Yuzhen Mao,Martin Ester,Ke Li
2024-05-05
Abstract:One limitation of existing Transformer-based models is that they cannot handle very long sequences as input since their self-attention operations exhibit quadratic time and space complexity. This problem becomes especially acute when Transformers are deployed on hardware platforms equipped only with CPUs. To address this issue, we propose a novel method for accelerating self-attention at inference time that works with pretrained Transformer models out-of-the-box without requiring retraining. We experiment using our method to accelerate various long-sequence Transformers, including a leading LLaMA 2-based LLM, on various benchmarks and demonstrate a greater speedup of 2.73x - 7.63x while retaining 98.6% - 99.6% of the accuracy of the original pretrained models. The code is available on our project website at
Machine Learning
What problem does this paper attempt to address?

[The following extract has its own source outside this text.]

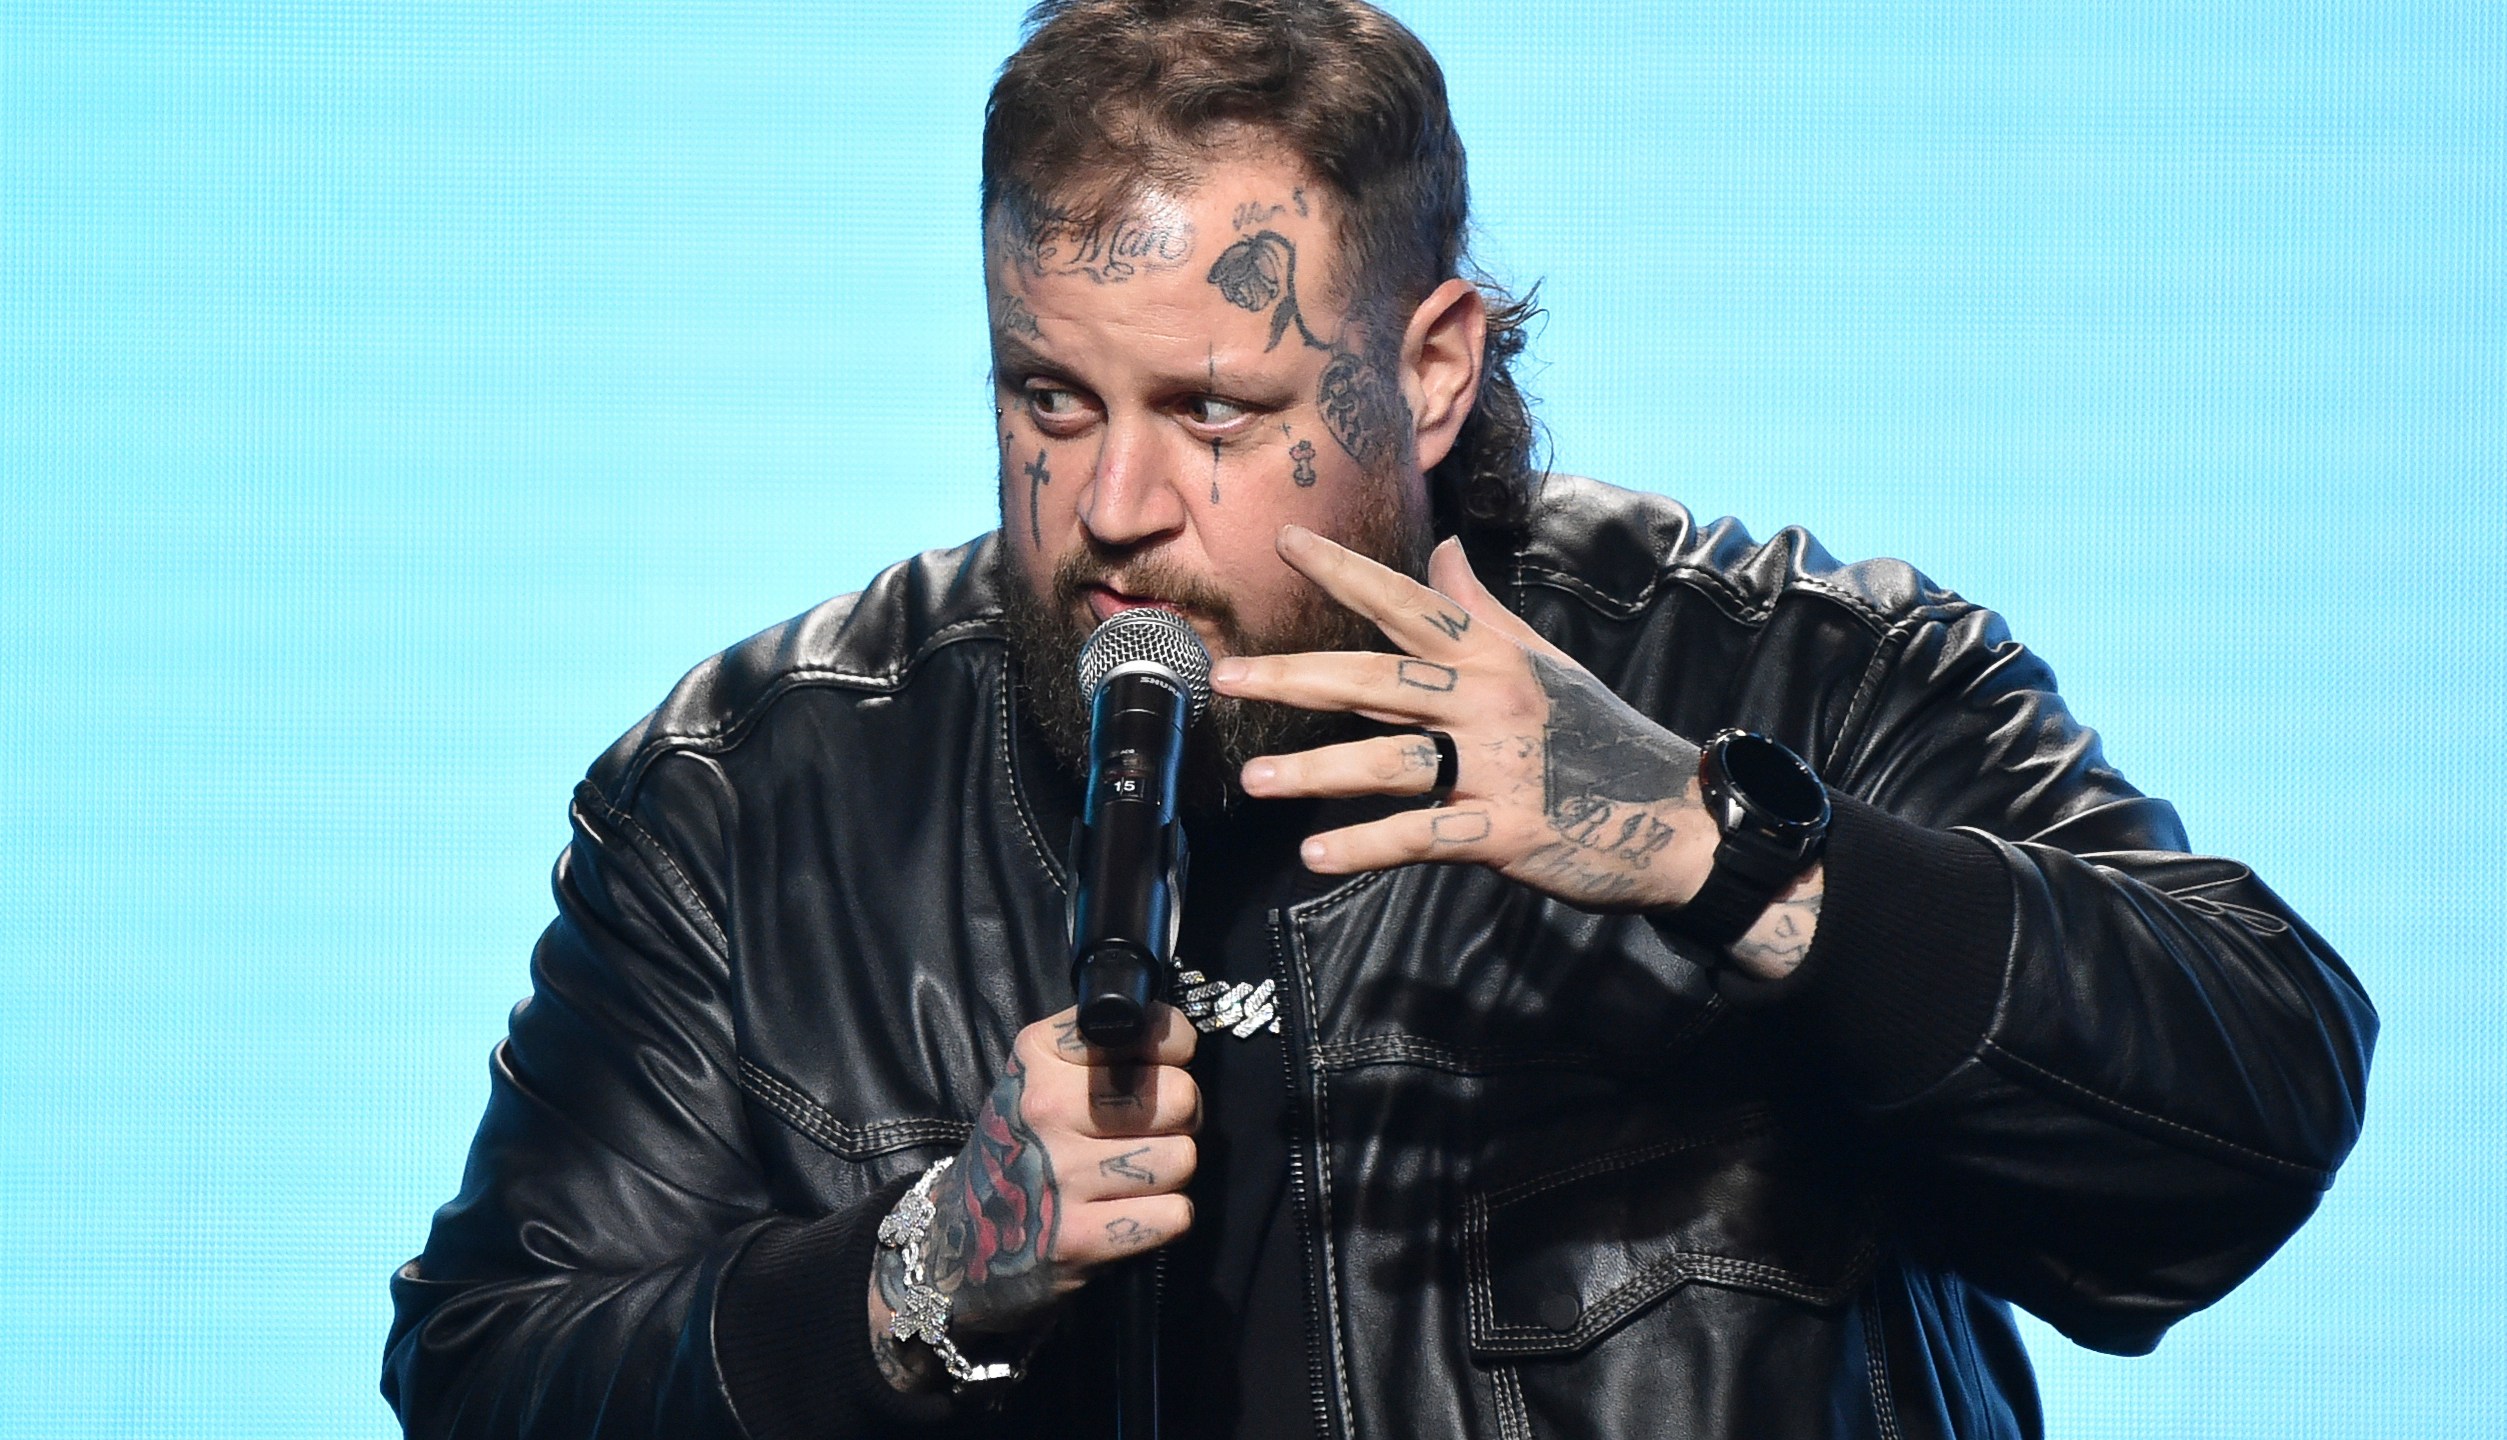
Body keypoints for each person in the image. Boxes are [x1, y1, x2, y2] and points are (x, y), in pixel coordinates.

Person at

The problem that this paper attempts to solve is the high computational cost encountered when deploying long - sequence Transformer models on CPUs. In particular, both the time and space complexity of the self - attention mechanism are quadratic with respect to the sequence length. This makes it very challenging to deploy large - language models (LLMs) on CPU - only devices. To address this issue, the paper proposes a new method named IceFormer, which can accelerate the inference time of the self - attention mechanism without retraining the pre - trained model while maintaining high accuracy. Specifically, IceFormer achieves this goal by exploiting the sparsity of the attention matrix, computing only the highest attention weights, and enumerating only the value vectors related to these weights. The design of IceFormer meets the following four criteria: 1. **No Retraining Required**: The method does not require retraining the model, because retraining LLMs demands huge computational resources. 2. **Generality**: The method can be applied to various LLMs, not just those trained with specific constraints. 3. **High Accuracy**: The method should not introduce large approximation errors, because LLMs have many attention layers and errors in the early layers may accumulate. 4. **Fast Inference**: The method should achieve fast performance at test time. The paper verifies the effectiveness of IceFormer through experiments, including tests on the LRA, ZeroSCROLLS, and LongEval benchmarks. The results show that IceFormer significantly improves the inference speed while maintaining an accuracy close to that of the original model. For example, on the LRA benchmark, IceFormer is on average 7.63 times faster than Transformer while maintaining 98.6% accuracy; on the ZeroSCROLLS benchmark, IceFormer is 2.73 times faster than the leading LLaMA 2 - based LLM while maintaining 99.6% accuracy.